Franken guardò prima Janas, poi Emmett, stupito. «Ma vi prego, generale» disse dopo un istante, con voce in­certa.

«Grazie, cittadino.» La voce del generale era cordiale. «Avete con voi il...» fece una breve pausa «... il comandante Robert Janas e il cittadi­no Jarl Emmett. Il mio aiutan­te mi consiglia di far venire questi due uomini perché sia­no presenti al nostro collo­quio.»

«Ma generale» gridò qua­si Franken. «Questi uomini sono sotto accusa. Hanno aiu­tato i ri...»

«Cittadino Franken» dis­se Kantralas, con voce dura e decisa. «Sono certo che siete a conoscenza dell’amnistia emanata sia dalla Lega, sia dalla Confederazione. Questa amni­stia scagiona tutti coloro che sono stati compromessi nella così detta Rivolta, dall’una e dall’altra parte, fatta eccezione per pochi criminali di guerra.»

«Generale...» tentò di dire Franken.

«Forse voi non ritenete che questi due funzionari deb­bano rientrare nell’amnistia. Ma indubbiamente non si pos­sono considerare come crimi­nali di guerra.»

«Ma non vedo...» disse Franken.

«È vostra intenzione por­tare questi due casi davanti a un tribunale?» C’era nella voce del generale un’ombra di minaccia.

«No, generale» disse Franken. «No di certo.»

«Molto bene.
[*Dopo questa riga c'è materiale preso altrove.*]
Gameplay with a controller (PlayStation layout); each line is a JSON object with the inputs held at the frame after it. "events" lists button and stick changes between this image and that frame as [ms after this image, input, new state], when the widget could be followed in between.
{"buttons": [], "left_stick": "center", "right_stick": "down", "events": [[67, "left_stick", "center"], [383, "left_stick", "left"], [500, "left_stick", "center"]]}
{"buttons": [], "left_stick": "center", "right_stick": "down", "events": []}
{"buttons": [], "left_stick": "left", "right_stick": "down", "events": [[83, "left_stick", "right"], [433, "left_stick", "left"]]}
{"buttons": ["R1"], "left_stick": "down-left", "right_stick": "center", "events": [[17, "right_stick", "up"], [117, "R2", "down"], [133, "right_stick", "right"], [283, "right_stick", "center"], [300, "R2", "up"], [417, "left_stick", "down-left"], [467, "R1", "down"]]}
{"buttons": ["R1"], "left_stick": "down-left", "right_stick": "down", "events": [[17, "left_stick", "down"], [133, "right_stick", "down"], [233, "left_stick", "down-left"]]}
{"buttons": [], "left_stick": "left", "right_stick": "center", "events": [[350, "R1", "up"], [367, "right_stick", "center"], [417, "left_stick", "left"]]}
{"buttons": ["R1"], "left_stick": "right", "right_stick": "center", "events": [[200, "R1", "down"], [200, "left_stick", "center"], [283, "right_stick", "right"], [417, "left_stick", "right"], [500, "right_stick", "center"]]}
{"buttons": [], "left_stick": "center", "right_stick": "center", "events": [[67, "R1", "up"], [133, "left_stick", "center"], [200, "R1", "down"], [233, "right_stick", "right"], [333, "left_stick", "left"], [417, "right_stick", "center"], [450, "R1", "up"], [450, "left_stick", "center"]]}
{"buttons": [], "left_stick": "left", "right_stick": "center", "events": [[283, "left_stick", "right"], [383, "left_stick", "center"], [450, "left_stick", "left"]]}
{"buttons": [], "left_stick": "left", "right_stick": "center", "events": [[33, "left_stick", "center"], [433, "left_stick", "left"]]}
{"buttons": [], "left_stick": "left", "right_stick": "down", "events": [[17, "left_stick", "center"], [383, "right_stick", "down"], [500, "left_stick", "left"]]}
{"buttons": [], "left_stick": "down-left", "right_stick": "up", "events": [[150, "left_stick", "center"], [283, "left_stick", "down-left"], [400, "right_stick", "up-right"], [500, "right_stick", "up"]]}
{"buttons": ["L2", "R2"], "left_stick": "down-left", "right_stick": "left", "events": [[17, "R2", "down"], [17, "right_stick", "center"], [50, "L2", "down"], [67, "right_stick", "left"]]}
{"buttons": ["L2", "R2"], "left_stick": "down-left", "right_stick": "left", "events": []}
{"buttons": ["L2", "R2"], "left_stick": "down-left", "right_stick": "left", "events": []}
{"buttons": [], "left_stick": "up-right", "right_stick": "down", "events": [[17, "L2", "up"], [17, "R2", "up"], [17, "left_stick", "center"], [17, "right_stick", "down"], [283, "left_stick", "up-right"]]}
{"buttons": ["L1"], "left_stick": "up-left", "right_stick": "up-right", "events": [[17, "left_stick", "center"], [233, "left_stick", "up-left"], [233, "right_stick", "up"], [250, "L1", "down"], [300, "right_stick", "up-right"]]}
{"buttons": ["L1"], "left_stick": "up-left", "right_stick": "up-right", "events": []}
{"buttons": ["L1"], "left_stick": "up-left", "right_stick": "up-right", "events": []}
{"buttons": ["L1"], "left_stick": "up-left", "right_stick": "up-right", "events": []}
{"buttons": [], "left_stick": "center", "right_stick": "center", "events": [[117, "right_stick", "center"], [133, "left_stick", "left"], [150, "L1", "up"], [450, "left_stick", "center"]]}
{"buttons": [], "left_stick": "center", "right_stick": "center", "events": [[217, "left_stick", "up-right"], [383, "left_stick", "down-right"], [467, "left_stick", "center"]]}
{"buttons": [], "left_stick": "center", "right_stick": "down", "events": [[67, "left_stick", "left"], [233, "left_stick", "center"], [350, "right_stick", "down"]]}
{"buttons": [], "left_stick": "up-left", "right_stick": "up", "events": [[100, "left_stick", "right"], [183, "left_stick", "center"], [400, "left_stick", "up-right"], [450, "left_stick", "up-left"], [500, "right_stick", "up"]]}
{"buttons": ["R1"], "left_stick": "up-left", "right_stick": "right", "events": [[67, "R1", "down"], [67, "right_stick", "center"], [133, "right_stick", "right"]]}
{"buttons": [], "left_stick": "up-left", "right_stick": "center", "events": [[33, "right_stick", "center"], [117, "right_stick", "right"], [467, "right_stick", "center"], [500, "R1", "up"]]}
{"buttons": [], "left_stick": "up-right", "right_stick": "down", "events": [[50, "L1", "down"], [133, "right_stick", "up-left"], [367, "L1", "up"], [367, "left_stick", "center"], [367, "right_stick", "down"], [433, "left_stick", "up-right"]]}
I due fun­zionari sono presenti?»

«Sì.» disse Franken con un sospiro, facendo segno a Janas e a Emmett di passare dall’altra parte del tavolo, per poter vedere sullo schermo a 3D la faccia del generale e per essere visti a loro volta.

«Buongiorno, signori» disse il generale. «Siete dispo­sti a accettare l’incarico?»

«Molto volentieri, signore» rispose, per entrambi, Janas, fissando il generale, che gli ricordava il Mosè di Michelan­gelo.

«Vorreste venire a Gine­vra, appena possibile?» chie­se il generale Kantralas.

Mentre Franken balbettava la risposta affermativa per i due, e Milton Anchor li guar­dava furente, Janas scambiò con Emmett un’occhiata inter­rogativa. Poi entrambi annui­rono. Non sapevano esatta­mente ciò che Kantralas cono­sceva sul loro conto; comun­que ciò che sapeva era suffi­ciente. E gliene erano grati.

Mentre Franken terminava la conversazione, Janas si voltò a guardare oltre la finestra il cielo che si oscurava, il cielo dove, una per una, cominciava­no a brillare le stelle, retaggio e avvenire dell’uomo.

Gli ultimi sussulti convulsi della vecchia civiltà, pensò Ja­nas, non erano ancora finiti, e forse non sarebbero finiti per tutta la durata della sua vita. E lui non sarebbe vissuto tanto da assistere alle doglie del nuovo tempo che stava per venire alla luce.

Lassù, in quella cupola di stelle, l’umanità e la sua civiltà strana, a volte paradossale, avrebbero continuato il loro cammino. Verso che cosa?